Republicans yesterday did win closely contested Senate races in at least two states, Alabama and Iowa, and flipped at least six House seats, giving them a four-seat net gain in that chamber so far.
But Democrats also picked up two Senate seats, in Colorado and Arizona, and close races remain uncalled in North Carolina, Georgia, Michigan and Maine — most of them potential Democratic pickups. The party’s path to a Senate majority may have narrowed somewhat, but the fate of the chamber, it’s safe to say, still hangs in the balance.
Where we’re at
Based on the states that have already been declared, Biden needs 43 more electoral votes to get to the golden number of 270, and Trump needs 57.

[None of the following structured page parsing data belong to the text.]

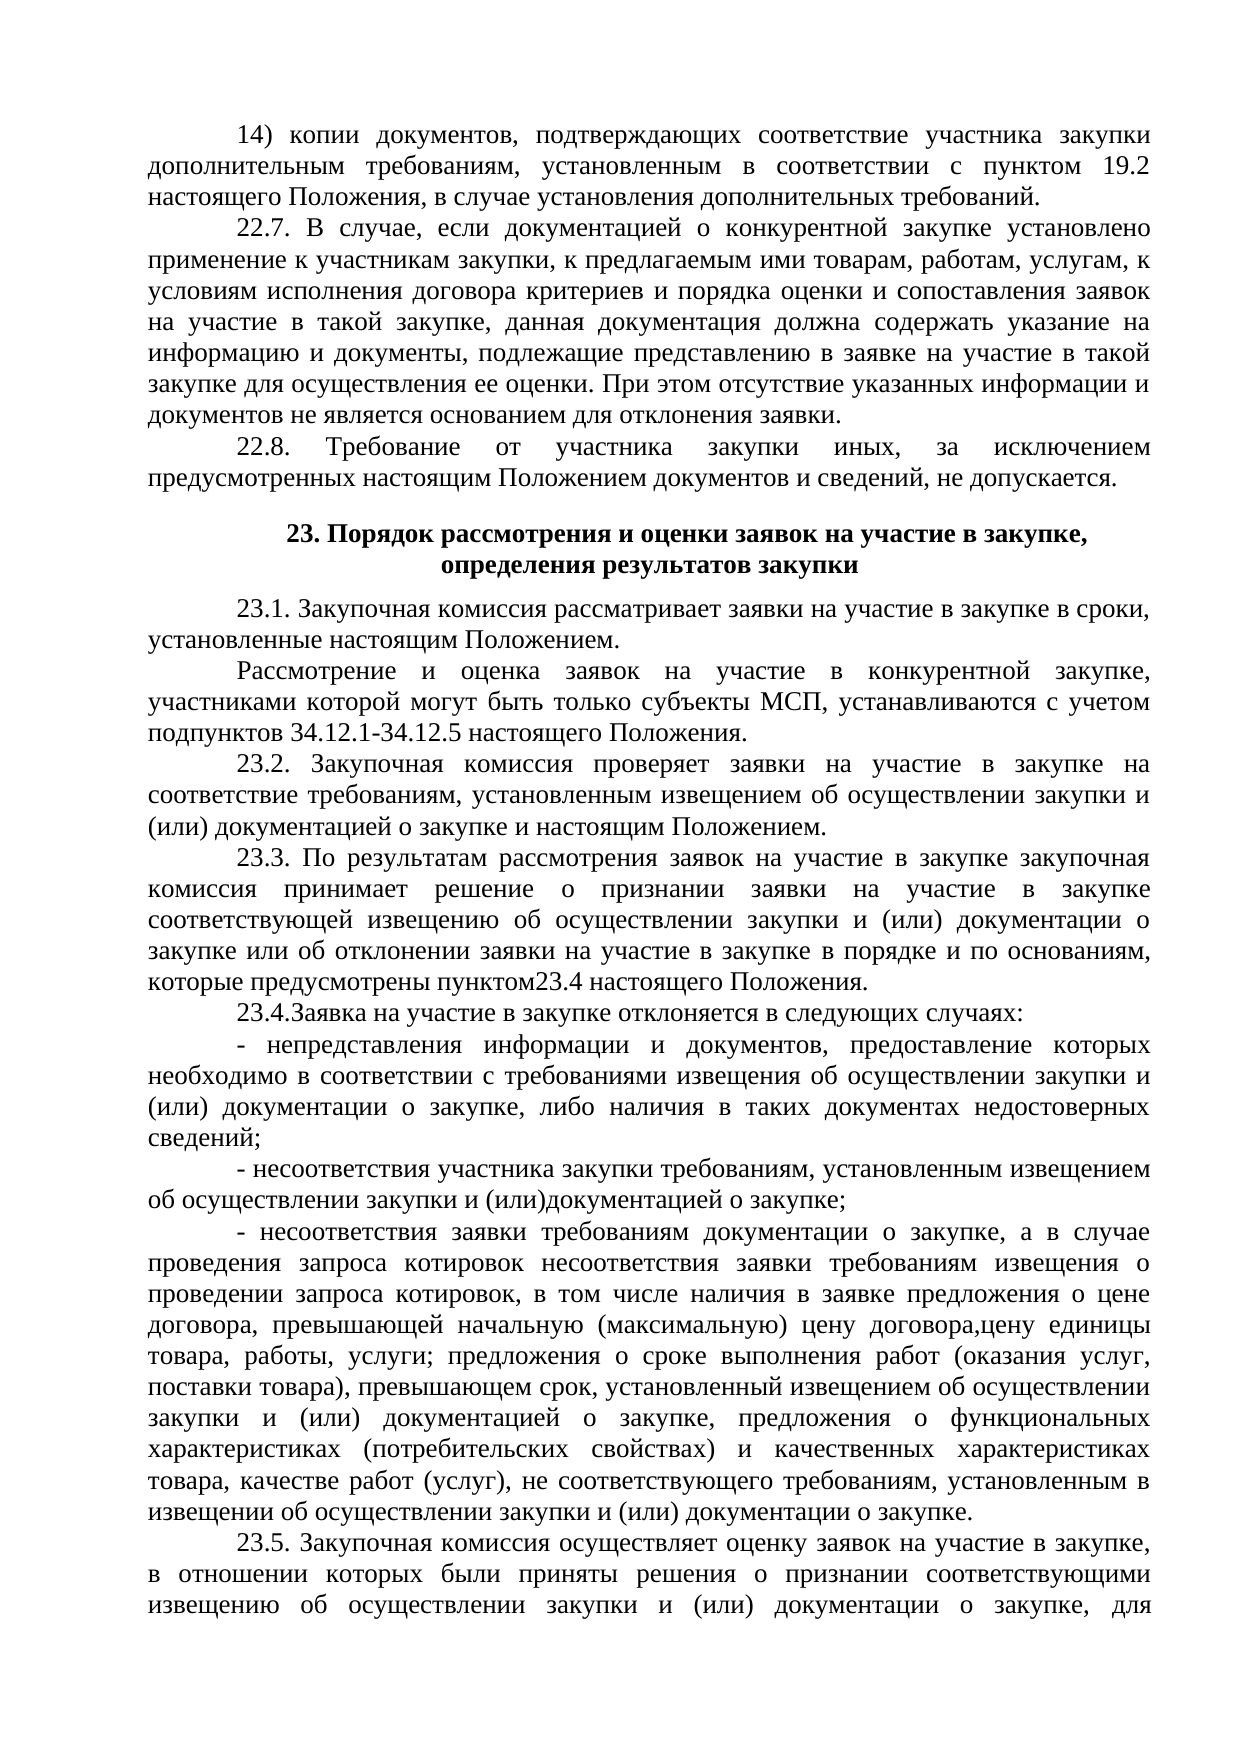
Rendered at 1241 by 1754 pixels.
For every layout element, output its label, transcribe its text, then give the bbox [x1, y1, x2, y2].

text 22.7. В случае, если документацией о конкурентной закупке установлено применение к участникам закупки, к предлагаемым ими товарам, работам, услугам, к условиям исполнения договора критериев и порядка оценки и сопоставления заявок на участие в такой закупке, данная документация должна содержать указание на информацию и документы, подлежащие представлению в заявке на участие в такой закупке для осуществления ее оценки. При этом отсутствие указанных информации и документов не является основанием для отклонения заявки. [148, 212, 1152, 429]
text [148, 1526, 1152, 1619]
text - непредставления информации и документов, предоставление которых необходимо в соответствии с требованиями извещения об осуществлении закупки и (или) документации о закупке, либо наличия в таких документах недостоверных сведений; [148, 1028, 1152, 1152]
text 23. Порядок рассмотрения и оценки заявок на участие в закупке, определения результатов закупки [148, 517, 1152, 579]
text 23.4.Заявка на участие в закупке отклоняется в следующих случаях: [148, 997, 1152, 1028]
text - несоответствия участника закупки требованиям, установленным извещением об осуществлении закупки и (или)документацией о закупке; [148, 1152, 1152, 1214]
text 14) копии документов, подтверждающих соответствие участника закупки дополнительным требованиям, установленным в соответствии с пунктом 19.2 настоящего Положения, в случае установления дополнительных требований. [148, 118, 1152, 212]
text 23.3. По результатам рассмотрения заявок на участие в закупке закупочная комиссия принимает решение о признании заявки на участие в закупке соответствующей извещению об осуществлении закупки и (или) документации о закупке или об отклонении заявки на участие в закупке в порядке и по основаниям, которые предусмотрены пунктом23.4 настоящего Положения. [148, 841, 1152, 997]
text 23.1. Закупочная комиссия рассматривает заявки на участие в закупке в сроки, установленные настоящим Положением. [148, 592, 1152, 654]
text Рассмотрение и оценка заявок на участие в конкурентной закупке, участниками которой могут быть только субъекты МСП, устанавливаются с учетом подпунктов 34.12.1-34.12.5 настоящего Положения. [148, 654, 1152, 747]
text 23.2. Закупочная комиссия проверяет заявки на участие в закупке на соответствие требованиям, установленным извещением об осуществлении закупки и (или) документацией о закупке и настоящим Положением. [148, 747, 1152, 841]
text - несоответствия заявки требованиям документации о закупке, а в случае проведения запроса котировок несоответствия заявки требованиям извещения о проведении запроса котировок, в том числе наличия в заявке предложения о цене договора, превышающей начальную (максимальную) цену договора,цену единицы товара, работы, услуги; предложения о сроке выполнения работ (оказания услуг, поставки товара), превышающем срок, установленный извещением об осуществлении закупки и (или) документацией о закупке, предложения о функциональных характеристиках (потребительских свойствах) и качественных характеристиках товара, качестве работ (услуг), не соответствующего требованиям, установленным в извещении об осуществлении закупки и (или) документации о закупке. [148, 1214, 1152, 1526]
text 22.8. Требование от участника закупки иных, за исключением предусмотренных настоящим Положением документов и сведений, не допускается. [148, 429, 1152, 492]
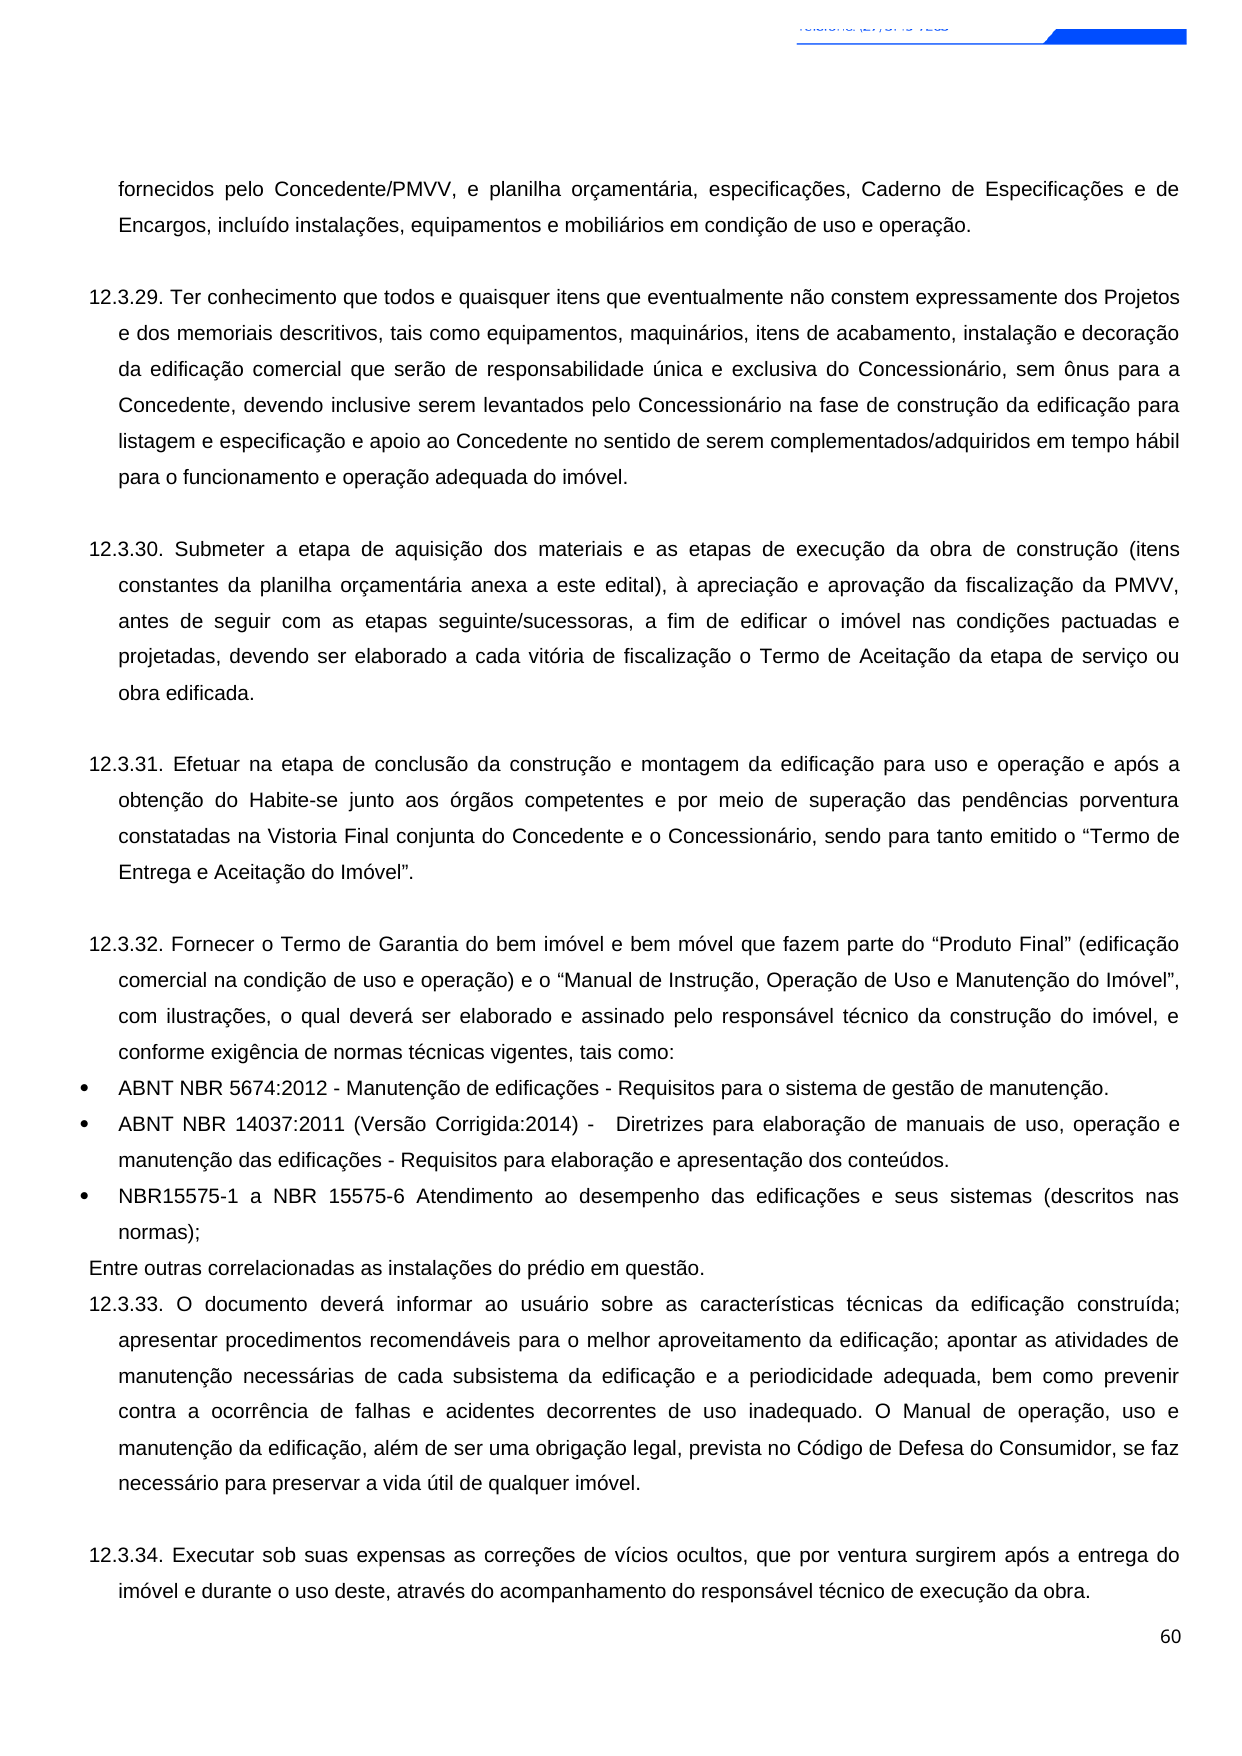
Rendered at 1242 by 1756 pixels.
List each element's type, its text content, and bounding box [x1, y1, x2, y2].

picture [118, 29, 1187, 125]
list 12.3.33. O documento deverá informar ao usuário sobre as características técnicas da edificação construída; apresentar procedimentos recomendáveis para o melhor aproveitamento da edificação; apontar as atividades de manutenção necessárias de cada subsistema da edificação e a periodicidade adequada, bem como prevenir contra a ocorrência de falhas e acidentes decorrentes de uso inadequado. O Manual de operação, uso e manutenção da edificação, além de ser uma obrigação legal, prevista no Código de Defesa do Consumidor, se faz necessário para preservar a vida útil de qualquer imóvel. [88, 1292, 1181, 1495]
list ABNT NBR 14037:2011 (Versão Corrigida:2014) - Diretrizes para elaboração de manuais de uso, operação e manutenção das edificações - Requisitos para elaboração e apresentação dos conteúdos. [81, 1112, 1181, 1172]
list 12.3.31. Efetuar na etapa de conclusão da construção e montagem da edificação para uso e operação e após a obtenção do Habite-se junto aos órgãos competentes e por meio de superação das pendências porventura constatadas na Vistoria Final conjunta do Concedente e o Concessionário, sendo para tanto emitido o “Termo de Entrega e Aceitação do Imóvel”. [88, 752, 1181, 884]
list 12.3.30. Submeter a etapa de aquisição dos materiais e as etapas de execução da obra de construção (itens constantes da planilha orçamentária anexa a este edital), à apreciação e aprovação da fiscalização da PMVV, antes de seguir com as etapas seguinte/sucessoras, a fim de edificar o imóvel nas condições pactuadas e projetadas, devendo ser elaborado a cada vitória de fiscalização o Termo de Aceitação da etapa de serviço ou obra edificada. [88, 537, 1181, 704]
list 12.3.32. Fornecer o Termo de Garantia do bem imóvel e bem móvel que fazem parte do “Produto Final” (edificação comercial na condição de uso e operação) e o “Manual de Instrução, Operação de Uso e Manutenção do Imóvel”, com ilustrações, o qual deverá ser elaborado e assinado pelo responsável técnico da construção do imóvel, e conforme exigência de normas técnicas vigentes, tais como: [88, 932, 1181, 1064]
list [88, 177, 1181, 237]
list NBR15575-1 a NBR 15575-6 Atendimento ao desempenho das edificações e seus sistemas (descritos nas normas); [81, 1184, 1181, 1244]
list 12.3.29. Ter conhecimento que todos e quaisquer itens que eventualmente não constem expressamente dos Projetos e dos memoriais descritivos, tais como equipamentos, maquinários, itens de acabamento, instalação e decoração da edificação comercial que serão de responsabilidade única e exclusiva do Concessionário, sem ônus para a Concedente, devendo inclusive serem levantados pelo Concessionário na fase de construção da edificação para listagem e especificação e apoio ao Concedente no sentido de serem complementados/adquiridos em tempo hábil para o funcionamento e operação adequada do imóvel. [88, 285, 1181, 489]
list Entre outras correlacionadas as instalações do prédio em questão. [88, 1256, 1181, 1279]
list 12.3.34. Executar sob suas expensas as correções de vícios ocultos, que por ventura surgirem após a entrega do imóvel e durante o uso deste, através do acompanhamento do responsável técnico de execução da obra. [88, 1543, 1181, 1603]
list ABNT NBR 5674:2012 - Manutenção de edificações - Requisitos para o sistema de gestão de manutenção. [81, 1076, 1181, 1100]
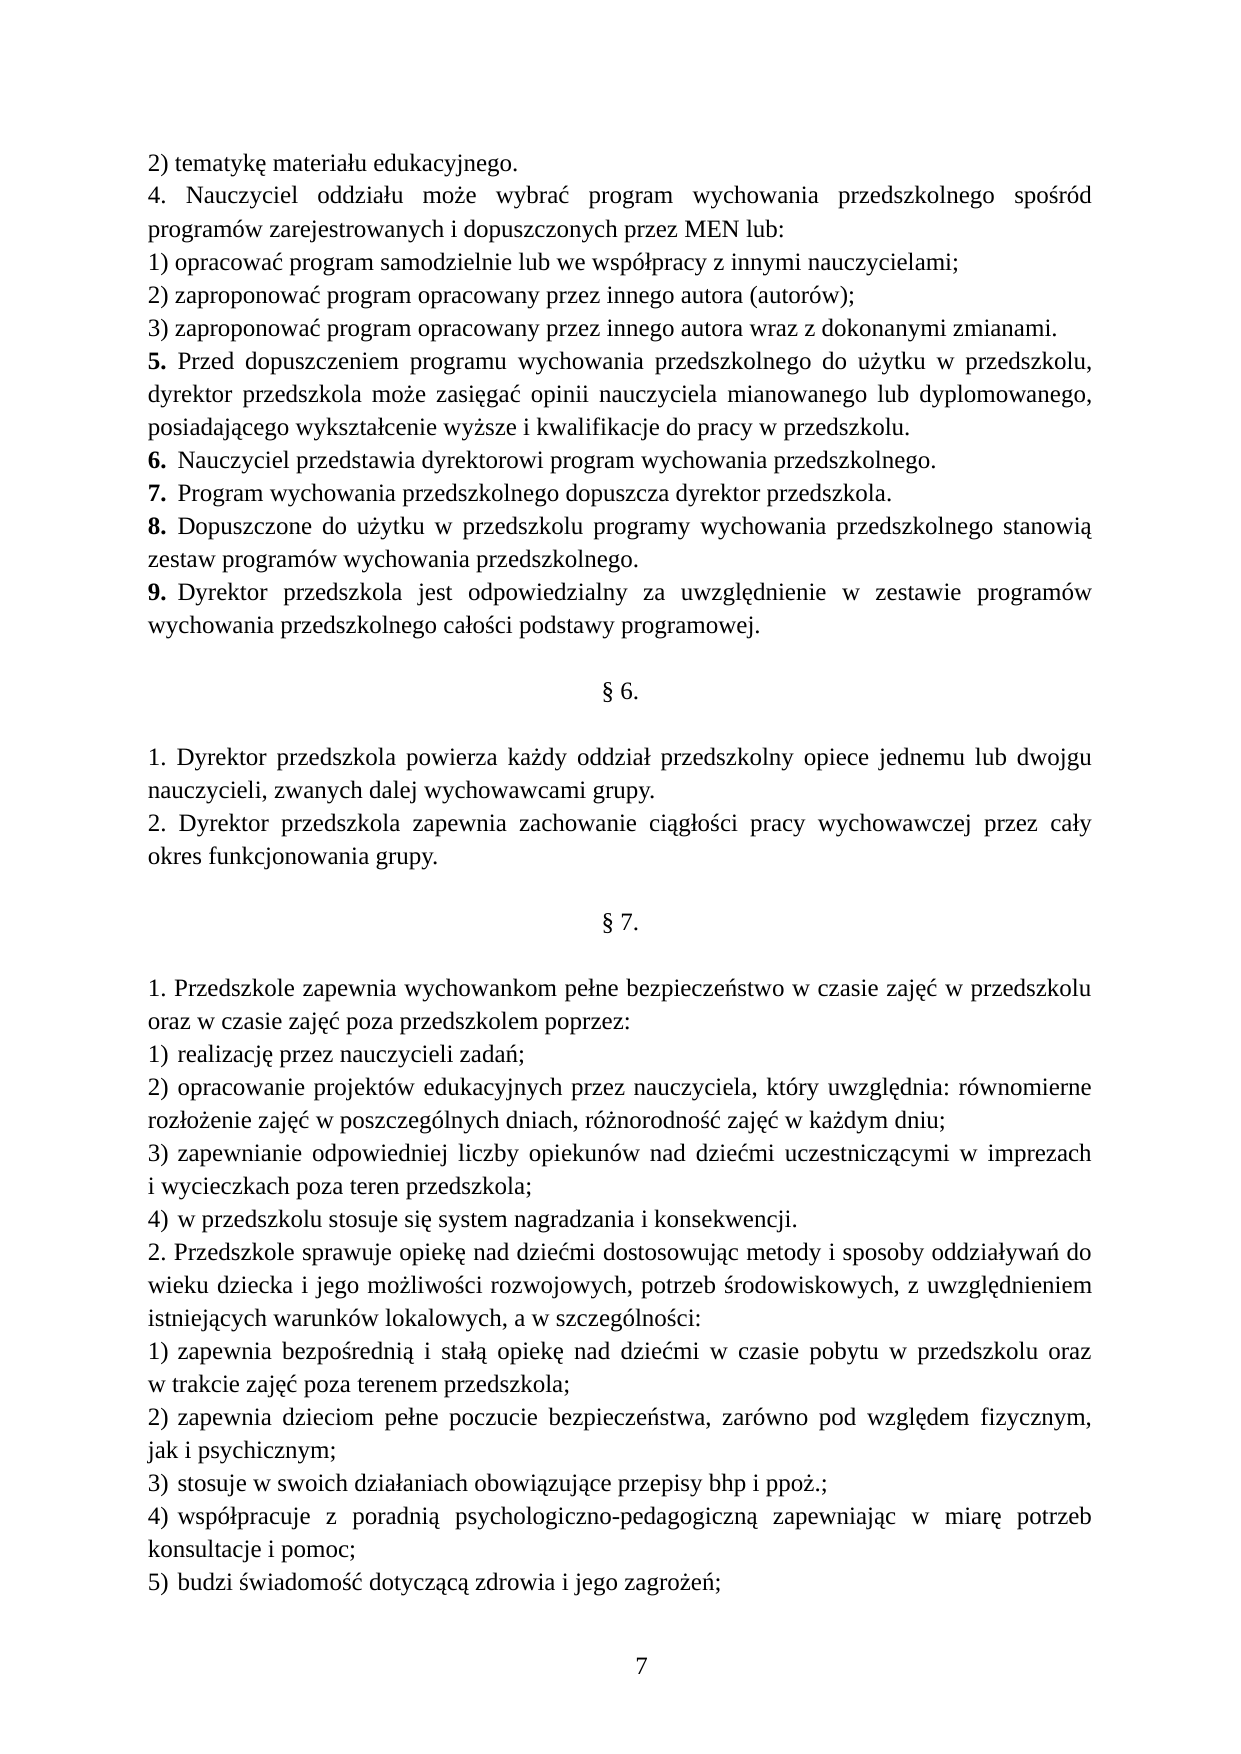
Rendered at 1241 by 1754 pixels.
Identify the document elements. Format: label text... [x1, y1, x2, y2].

The three Northern states that flipped for Trump in 2016 — Wisconsin, Michigan and Pennsylvania — remain uncalled. So do North Carolina and Georgia, both of which went for him in 2016 but have been heavily targeted by Democrats this cycle, and both of which are double-whammies: They have contested Senate races hitched to the presidential contest.
In many of these still-uncalled states, Trump holds the lead in terms of ballots counted — but that could easily change as more mail-in ballots and some in-person votes continue to be tabulated.
In Georgia, as Biden mentioned in his speech, Democrats are feeling bullish. Many more votes are yet to come in from the Atlanta area; in DeKalb County, for instance, one of the state’s largest, early in-person votes had not even begun to be counted until last night.